8
votes
Anybody have experience writing a scripting language?
Hello, I've had two ideas for games I find pretty compelling, and both would require different custom scripting languages. Unfortunately, I don't have any formal CS education or experience with parsing or scripting languages. So, I'm feeling a bit lost and thinking it'd be a herculean effort, is that correct?
Has anyone here written their own language or DSL and have any insights, resources, or starting points to share?
Yes, I've written toy parsers before. I think it's a lot of fun.
So, there's two main paths you can take. The first is to use a parser generator, the other is to handwrite it. They have their pros and cons - in fact, I think there's a bit of a "hump" in terms of difficulty between the two methods.
A parser generator will get you going very quickly. With a parser generator, you tell the library how the grammar works, and it'll make the parser for you. GCC, for instance, uses a parser generator, and it's also how you generally learn about it in class. However, it's hard to understand what the parse generator is actually doing, and it's also hard to give it good error messages. Additionally, the more you deviate from the happy path
(may be too deep of a rabbit hole but canonically the model of grammar you learn in class is called Context Free Grammars, or CFGs, and it turns out, in reality, most programming languages aren't CFGs, because context matters, and you have to do some hacking to make them work in parser generators)
However, you can also handwrite it. This has gained massive popularity recently, especially since RAM is plentiful now. Many modern languages like Rust and Swift use handwritten parsers. You'd be writing what's called a recursive descent parser - and it's honestly shocking how intuitive it can be. You get way more power, you know exactly how the parser works, and you can handwrite the error messages (which is the source of Rust's famous compiler errors).
(By "handwriting", that is to say, you write the parser with if statements, for loops, recursion, and the usual programming constructs to do the parsing).
If I were starting from scratch, I'd personally do a handwritten parser. The complete control is just very nice to have.
For resources, this is an excellent book where the author goes step by step to writing a handwritten recursive descent parser for their toy language: https://craftinginterpreters.com/parsing-expressions.html
For parser generators, the new hotness are packrat parsers. Some examples are https://pegjs.org/, https://github.com/yhirose/cpp-peglib. The classic for tabular parser generators is Bison.
Of course, that only gets to parsing. Execution is another step (although it tends to be pretty specific to what the language you're writing wants to do, so it's hard to give exact advice).
If you're writing for this a game engine, then this is where you'd start hooking things up to said game engine's primitives.
It's not a trivial task, but honestly you'd be surprised at how not hard it can be, especially if you limit your scope and define your grammar in a way that makes it easy to parse (this gets into another rabbithole, that of LL(k) and LR grammars)
Thank you stu2b50 this is a great task and seems really interesting.

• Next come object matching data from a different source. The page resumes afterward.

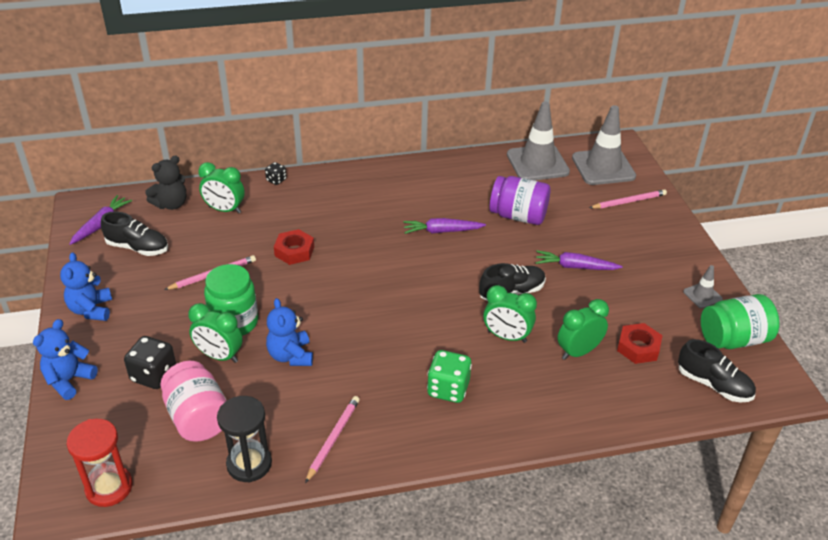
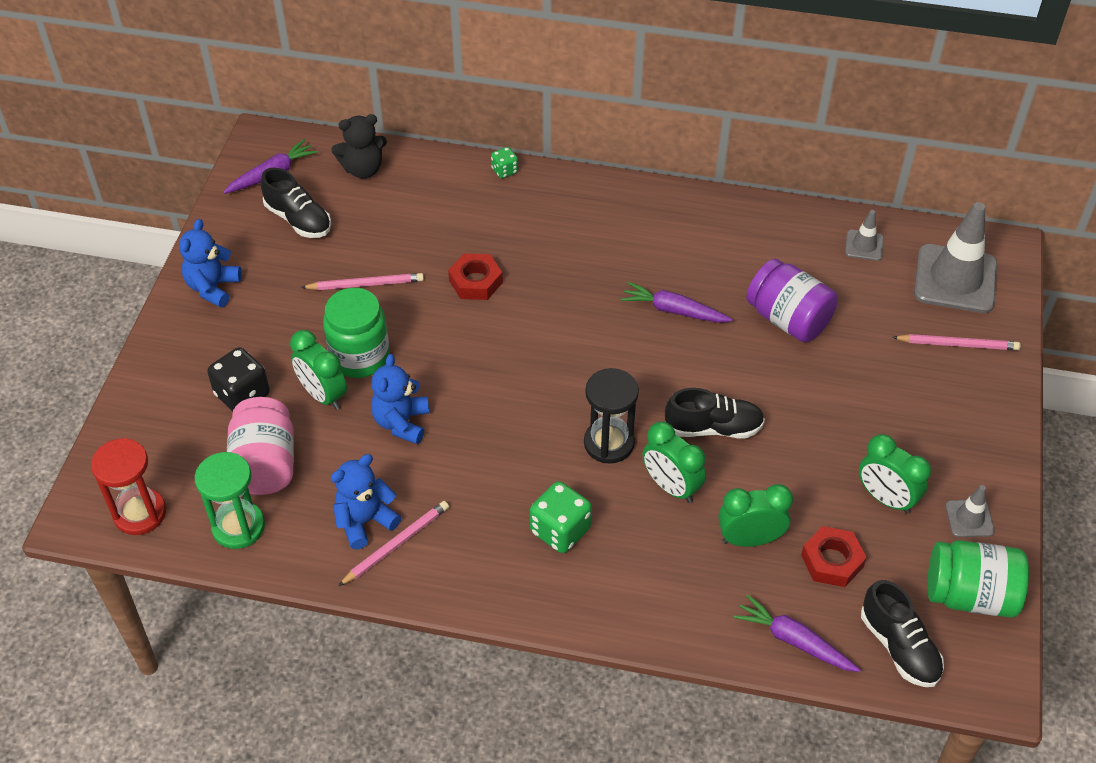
camera: 25 degrees right, 10 degrees up
(69, 380) = (153, 370): blue teddy bear -> blue teddy bear (365, 521)
(199, 469) = (238, 527): none -> green hourglass
(224, 210) = (421, 196): green clock -> green clock (885, 498)
(249, 464) = (292, 540): black hourglass -> black hourglass (609, 443)
(276, 180) = (504, 171): black dice -> green dice
(537, 163) = (864, 245): grey traffic cone -> grey traffic cone, size x0.48
(575, 267) = (819, 419): purple carrot -> purple carrot (794, 641)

I'll definitely try out the handwritten approach as it's a bit of a learning opportunity.
I would strongly recommend Crafting Interpreters for learning how to write a programming language; though there are physical and ebook versions, the web version is available for free.
While the language it builds may not match what you need, the general structure and strategies used should apply to any scripting language. The first part of the book implements an interpreter for a reasonably complex language in Java, and the second part implements a more efficient bytecode compiler and virtual machine for that language in C.

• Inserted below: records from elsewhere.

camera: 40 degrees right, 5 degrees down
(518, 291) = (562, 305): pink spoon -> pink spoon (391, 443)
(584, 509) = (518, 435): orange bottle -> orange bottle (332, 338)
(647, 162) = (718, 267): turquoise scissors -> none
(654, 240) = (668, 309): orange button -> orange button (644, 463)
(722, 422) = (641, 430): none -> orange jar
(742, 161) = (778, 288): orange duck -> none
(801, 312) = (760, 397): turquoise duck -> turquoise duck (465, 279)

Unless the second part sounds interesting, I'd recommend just following through the first part of the book, or even just reading the first part and using the relevant parts as a reference for implementing your own language. The performance benefits of the bytecode virtual machine is not worth the increased complexity of the design for this use case, in my opinion.

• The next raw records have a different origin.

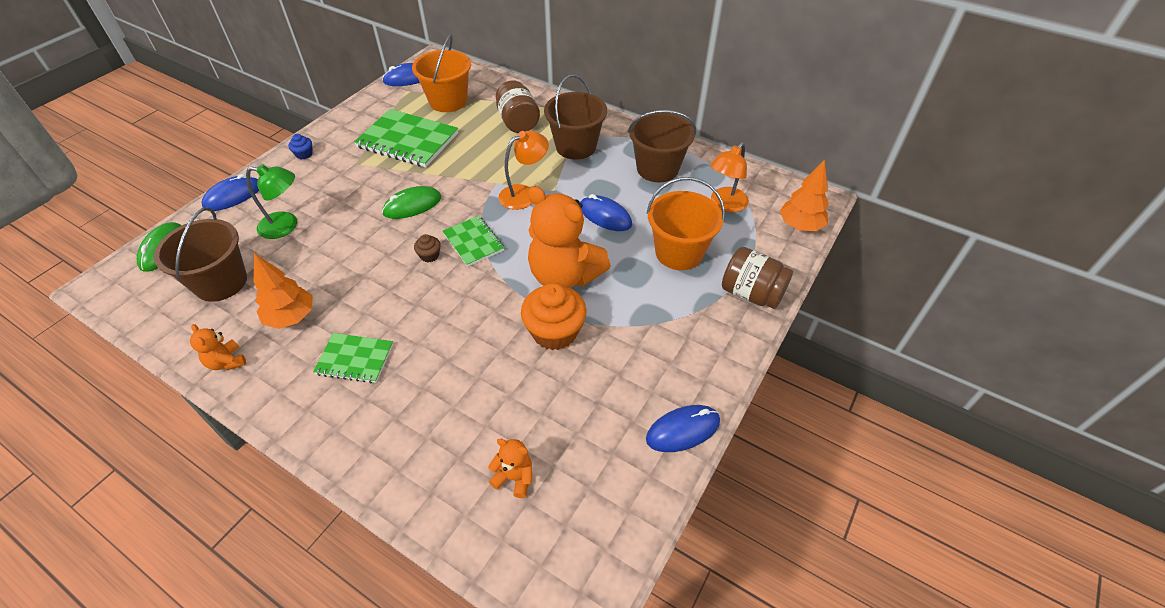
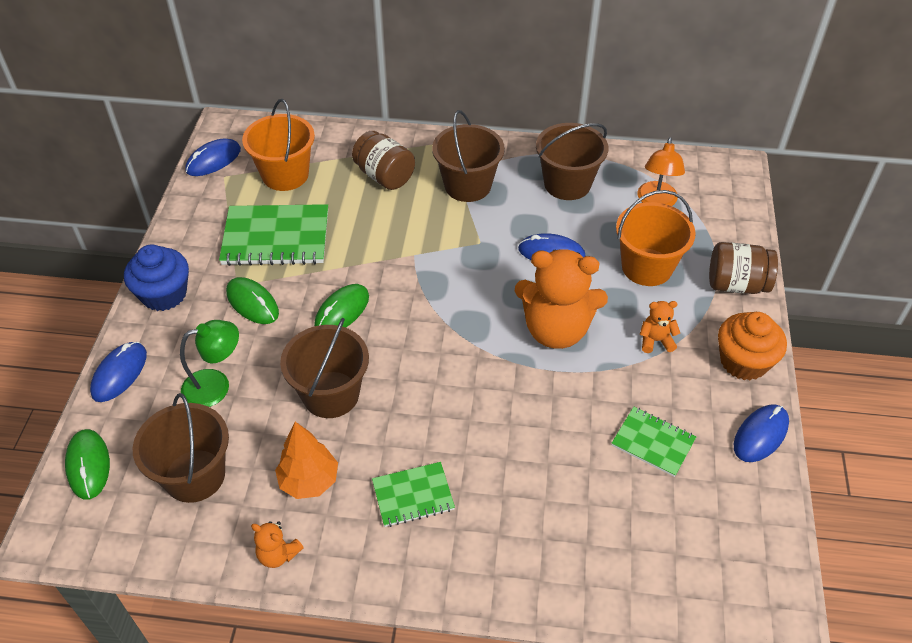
camera: 25 degrees left, 0 degrees up
(304, 154) = (164, 294): blue cupcake -> blue cupcake, size x2.20
(356, 179) = (252, 303): none -> green mouse
(357, 261) = (331, 394): none -> brown bucket
(429, 255) = (404, 359): brown cupcake -> none
(473, 242) = (439, 328): green notebook -> green notebook (653, 442)
(514, 477) = (649, 539): orange teddy bear -> orange teddy bear (655, 341)
(524, 194) = (453, 257): orange lamp -> none
(554, 332) = (587, 390): orange cupcake -> orange cupcake (743, 361)
(800, 226) = (736, 201): orange tree -> none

I've developed some small games and work as an SDET during the day, but a lot of my work is high level python cloud service stuff. There are probably other options than a custom scripting language but it's also something I'm interested in. The two use cases are...
I have not written a scripting language with it, but I have played with writing DSLs with Lark. It lets you relatively painlessly write grammars in an EBNF-ish format, and has tools to build parsers from your grammars. It also has tools to help visualize your parse trees with GraphViz (useful for debugging and developing your grammars).
There is a tutorial here for writing a LOGO-like language with Lark.
I have often tried writing scripting languages but never finished them. I did finish a reimplementation of a scripting language by porting Wren from C to Go. Wren is a little-used scripting language written by Bob Nystrom, who also wrote Crafting Interpreters, which I highly recommend. (Though a weakness is that it has nothing to say about implementing statically typed languages; no book can cover everything!)
It's pretty fun, but the problem is that the world doesn't need another scripting language, and it's kind of a lonely project. Also, designing a new language is harder than reimplementing an existing one. In particular, it would be hard to invent a language that's so good that I'm willing to live without nice tools.
Here are some language concepts that I think might be interesting to explore:
But it's probably better to look for smaller tasks that are about augmenting existing languages, rather than creating new ones.
Consider embedding or otherwise using an existing scripting language. I hear Lua is often used.